The data I was working with was 200000 zsets of consecutive integer => (weight, random integer) × 100, plus some inverted index (based on random data). dbsize yields 1,200,001 keys.
Final memory use of server: 1.28 GB RAM, 1.32 Virtual. Various tweaks made a difference of no more than 10 megabytes either way.
So my conclusion:
Don't bother encoding into fixed-size data types. Just store the integer as a string, in hex if you want. It won't make all that much difference.
References:
http://docs.python.org/library/struct.html
http://redis.io/topics/internals-sds
I'm not sure of this answer, it's more of a suggestion than anything else. I'd have to give it a try and see if it works.

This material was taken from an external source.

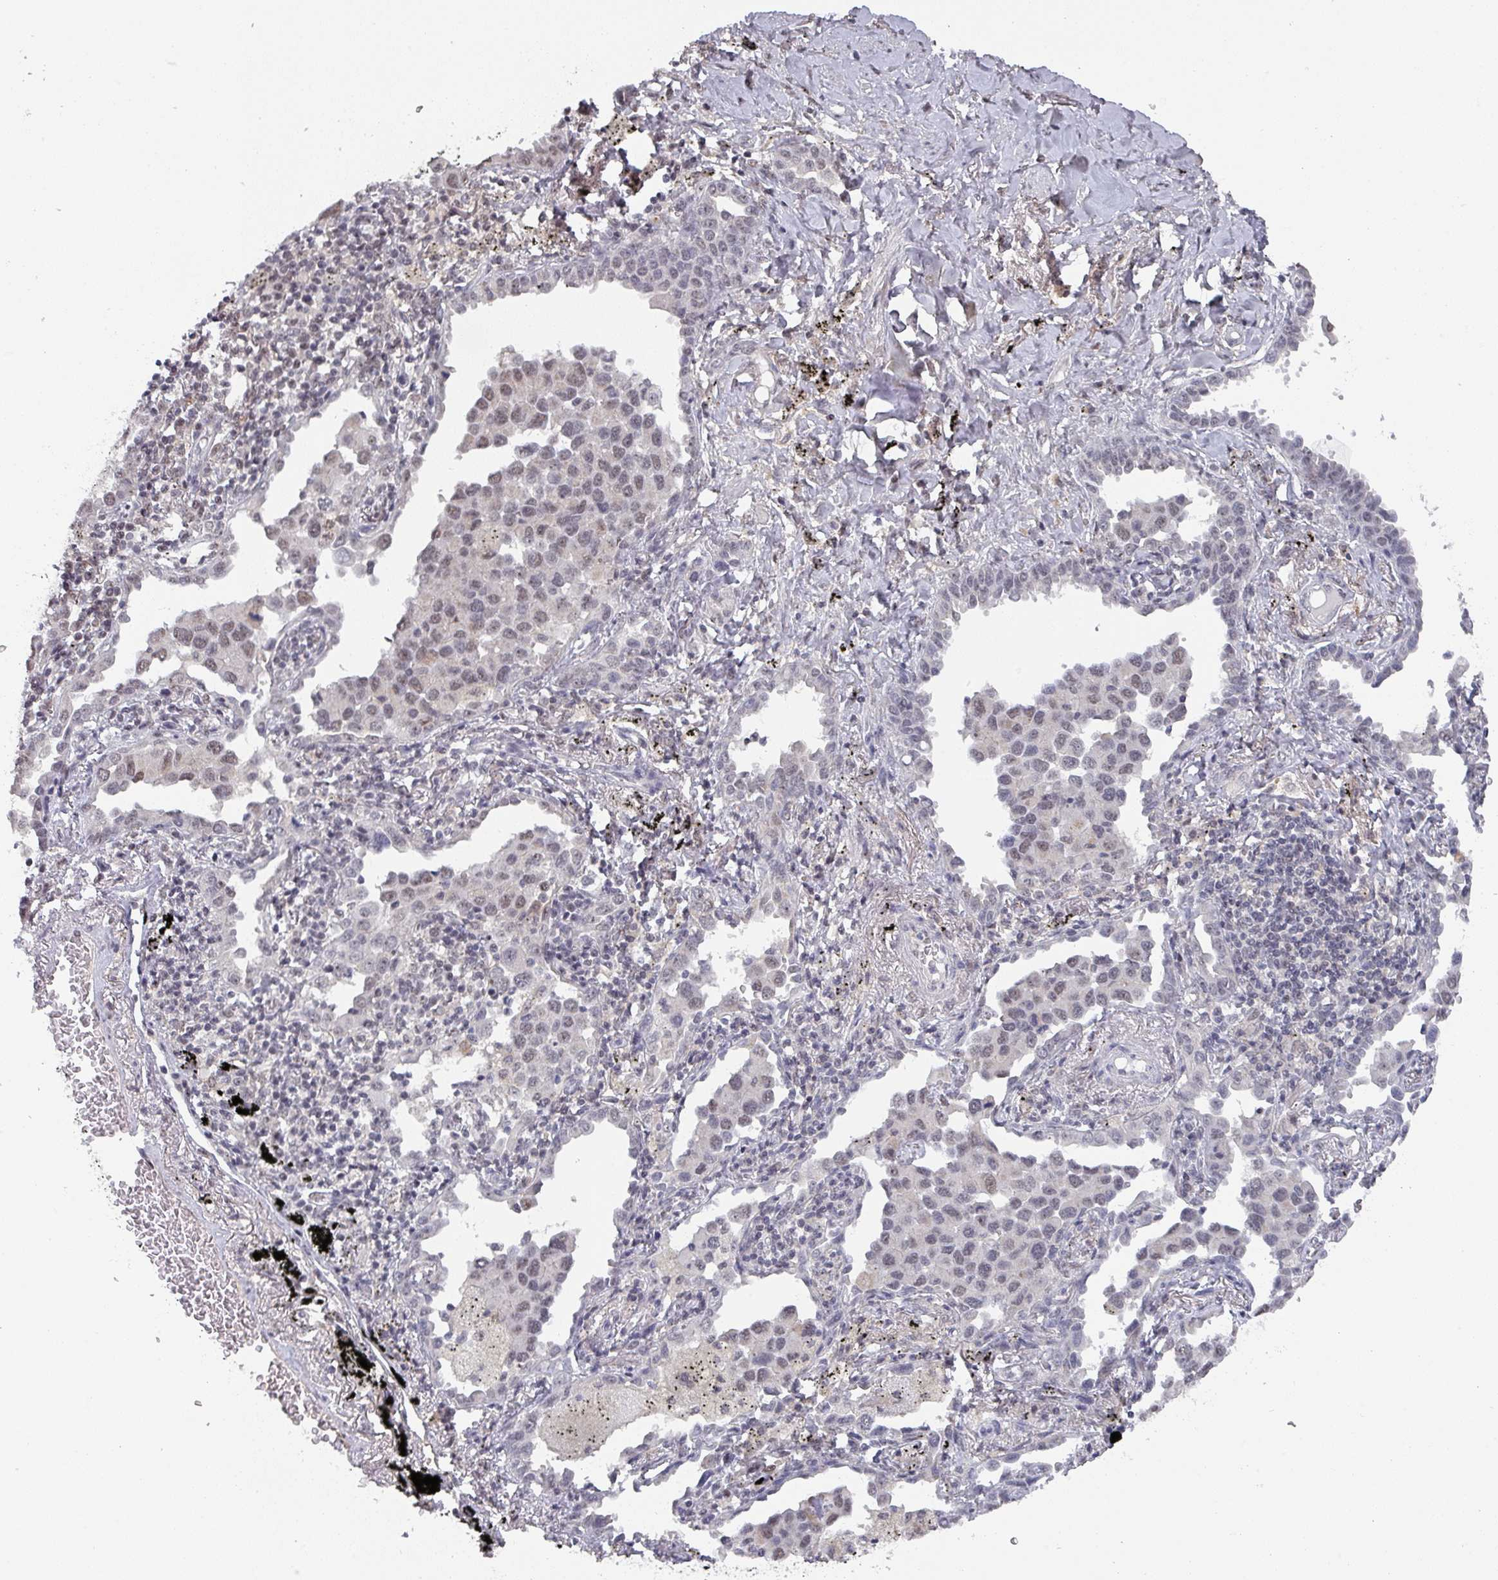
{"staining": {"intensity": "weak", "quantity": "25%-75%", "location": "nuclear"}, "tissue": "lung cancer", "cell_type": "Tumor cells", "image_type": "cancer", "snomed": [{"axis": "morphology", "description": "Adenocarcinoma, NOS"}, {"axis": "topography", "description": "Lung"}], "caption": "Human lung adenocarcinoma stained with a protein marker exhibits weak staining in tumor cells.", "gene": "ZNF654", "patient": {"sex": "male", "age": 67}}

As far as I can tell, Redis only supports UTF-8 strings.
I would suggest grabbing a bit representation of your long integer and pad it accordingly to fill up the nearest byte. Encode each set of 8 bytes to a UTF-8 string (ending up with 8x*utf8_char* string) and store that in Redis. The fact that they're unsigned means that you don't care about that first bit but if you did, you could add a flag to the string.
Upon retrieving the data, you have to remember to pad each character to 8 bytes again as UTF-8 will use less bytes for the representation if the character can be stored with less bytes.
End result is that you store a maximum of 8 x 8 byte characters instead of (possibly) a maximum of 64 x 8 byte characters.